We moved on to wander among their weather beaten bamboo longhouses scattered among the mud. Piglets, dogs and chickens trotted about aimlessly, but it was the incredible views of the Fang valley that kept distracting us all. Visiting these villages creates somewhat of a human zoo, and even my Thai colleagues from the city seemed fascinated by this completely unfamiliar ethnic group. However, the locals seemed unperturbed, even welcoming of the ever increasing number of outsiders that had found their way up here.

In all there are four different hilltribes settled on Doi Angkhang, including the Lahu, Palong, Thai Yai (Shan) and Jin Haw, and each have a unique dress and customs. The Jin haw (galloping Chinese), for instance, migrated from China during the cultural revolution and originally came as maruding horseman. The Palong, whose village abuts the border army post, are a rare minority group whose numbers in Thailand are less than 2000. They arrived as recently as 1984 as refugees from Myanmar and were quickly settled, perhaps to provide a buffer against further arrivals.

These villages are the lucky ones, for this area has been the showcase of the King’s Project and they have experienced few of the delays and hurdles that others have encountered in receiving full rights and recognition as Thai citizens.

Down in the Angkhang valley is the Royal Project centre which is a visitor’s locus point and final destination along this rollercoaster road. At the headquarters there are several hectares of magnificent gardens that roll off the mountainside with a colourful arrangment of rhodedendrons and azaleas as well as an ‘English Rose’ garden. The fresh mountain climate and orderly gardens is more reminiscent of Europe and there is a terrace restaurant catering to visitors.
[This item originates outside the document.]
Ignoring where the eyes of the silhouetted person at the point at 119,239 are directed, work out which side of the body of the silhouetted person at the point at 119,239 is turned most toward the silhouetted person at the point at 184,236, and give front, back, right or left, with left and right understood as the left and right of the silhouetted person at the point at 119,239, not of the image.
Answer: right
Down in the valley you can also visit the green houses and orchids of the project, a veritable salad bowl of produce tended by employees from the nearby villages. These vegetables and fruits — which include peaches, persimmons, strawberries and kiwi fruit — are sold nationwide under the brand Doi Kham. There is also a magnificent nursery and sculptured arrangement of domestic plants and shrubs, housed under an enormous greenhouse. Also in the valley is a village with a few handicraft vendors and a modest guesthouse. Spending a night or two up here in the fresh cool air, away from the tourist development seen elsewhere in and around Chiang Mai is rewarding. The area is accessible year round with good roads and fantastic scenery.

It seems so strange that a day earlier we had been in bustling Chiang Mai. Even the trekking routes are no longer considered adventurous and remote. But out here on Doi Angkhang, where Thailand’s tourist laden attractions come to an end, you can really feel like you are gazing out into the an uninhabited and untouched wilderness.